The Bottom End Thins!!

There is a serial one-ply purchaser on the loose! Charity donations are piling up! Even the needy don't deserve this thinness! Go ahead--post your pun. I've heard plenty of laughs already. Smiles may now continue.

Apparently someone at work has been buying the wrong toilet paper.  We could not figure out where they housekeeper kept coming up with all the one-ply tissue.  It was collected and then we sent for more paper to be purchased.  This has been going on for quiet a few weeks.  Apparently, instead of buying the brands he was told to buy, he continued to buy other cheep brands.  We thought it was the housekeeper having a stash somewhere and it wasn't that at all!

I've been trying to figure out how to get that perfect amount to pull as much from the roll as I can to cover my hand generously without it being too big to clog the toilet.  This stuff needs to be used up so the new stuff that is bought can be used.  Nope, the new stuff bought was just as bad!  I mean really, this stuff is so thin I might as well be just using my hand!

My husband called it The Bottom End Thins and I thought that was so good it became the title of this post.  

I'd love to hear your "caption this" in the comments below.

Comments

Tammy said…
We use that Scott tp...giggle.
Joanne K said…
So you ALL need to TELL the Boss, and the accountant, and the housekeeper that EVERYONE uses just enough paper to keep their hands away from their business.
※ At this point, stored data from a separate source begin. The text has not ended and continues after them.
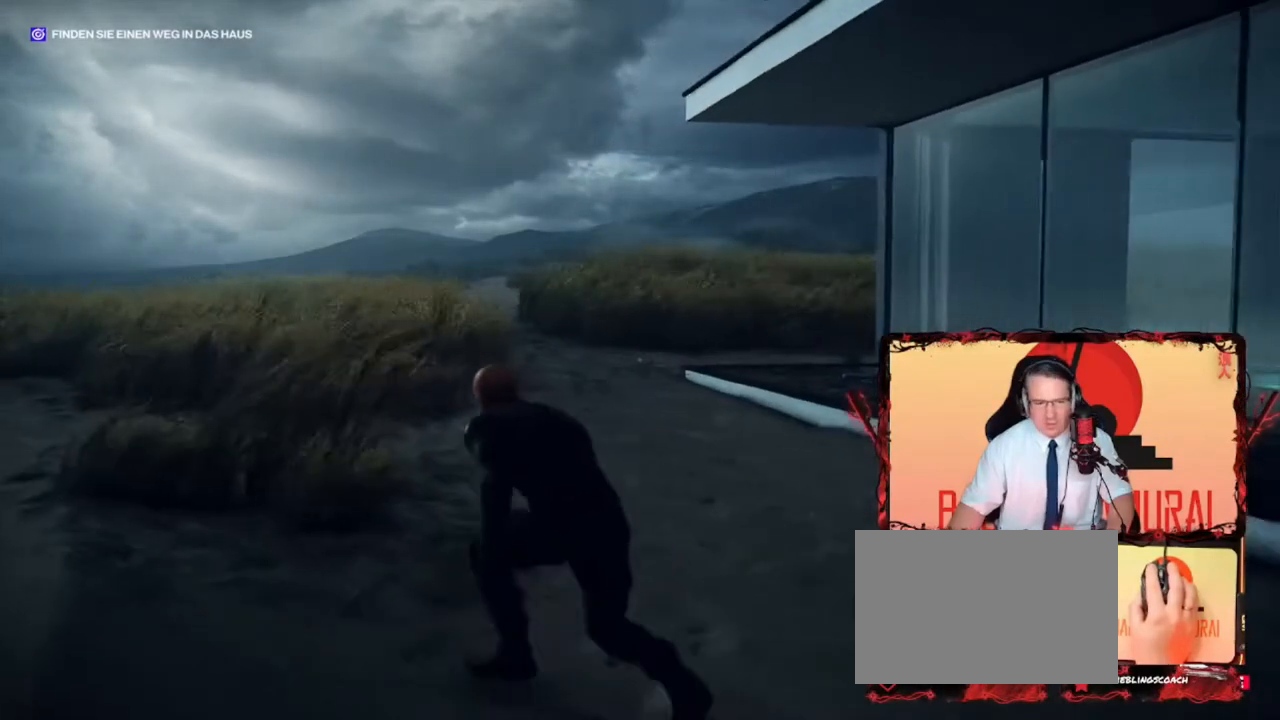
{"keys": ["a", "shift", "w"], "events": []}
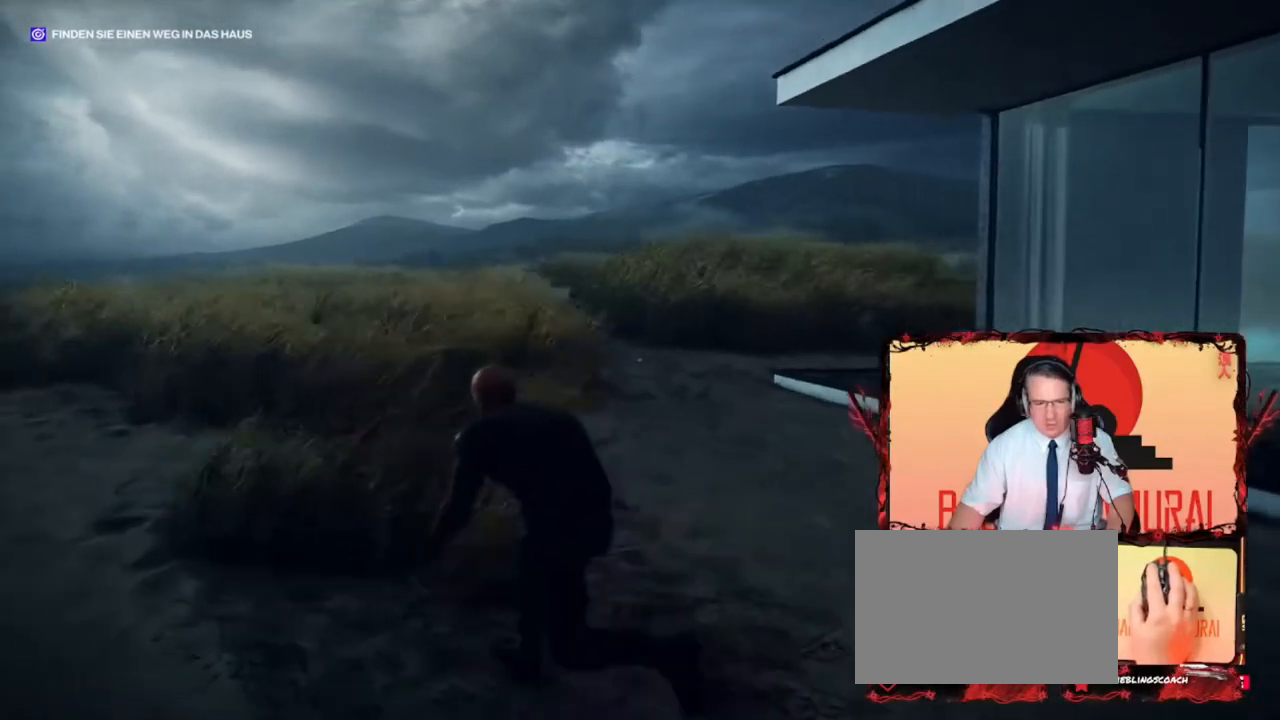
{"keys": ["a", "shift"], "events": [[40, "a", "up"], [280, "a", "down"], [480, "w", "up"]]}
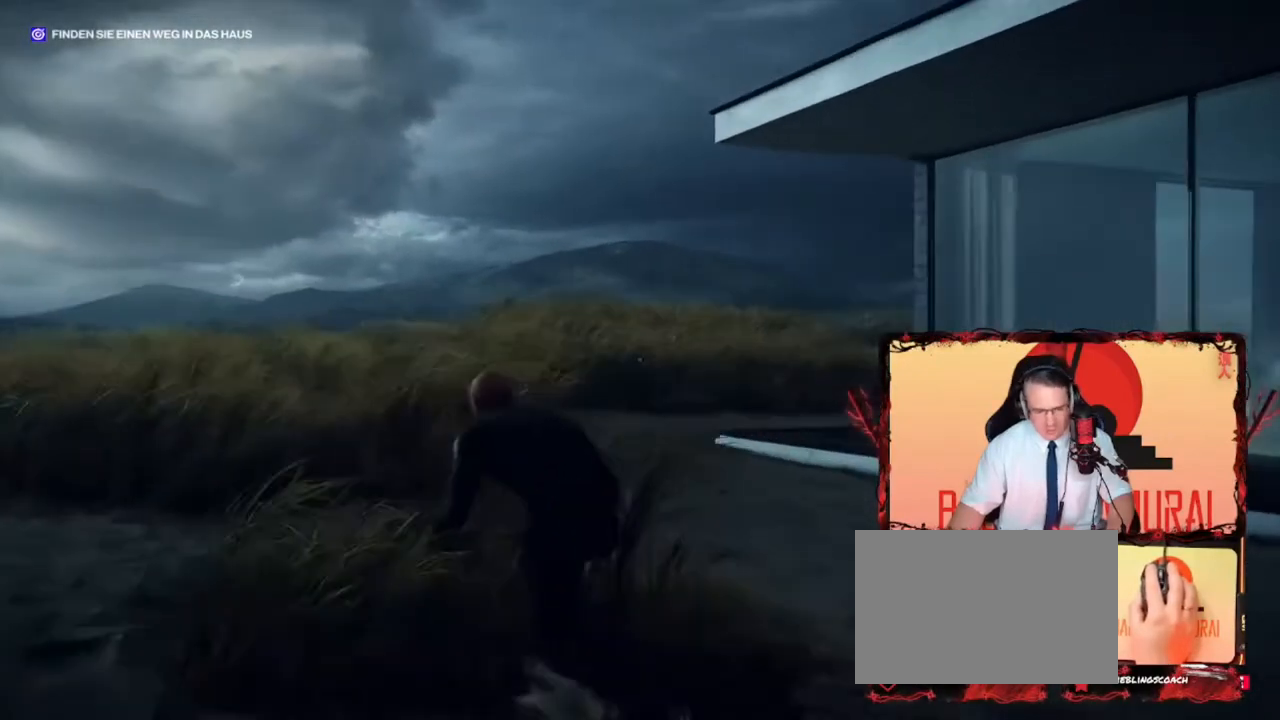
{"keys": ["a", "shift"], "events": [[280, "r", "down"], [400, "r", "up"]]}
It doesn't matter if it is the sleaziest one ply or the deluxe triple. it is still JUST ENOUGH.

The triple deluxe just shows that they VALUE you as members of the team.
PLUS it doesn't clog the pot so often, and that saves on plumber bills.

Only telling the boss, or the housekeeper won't help. They all need to know. If you have someone on staff that will say it out loud, at a staff meeting, it will surely work!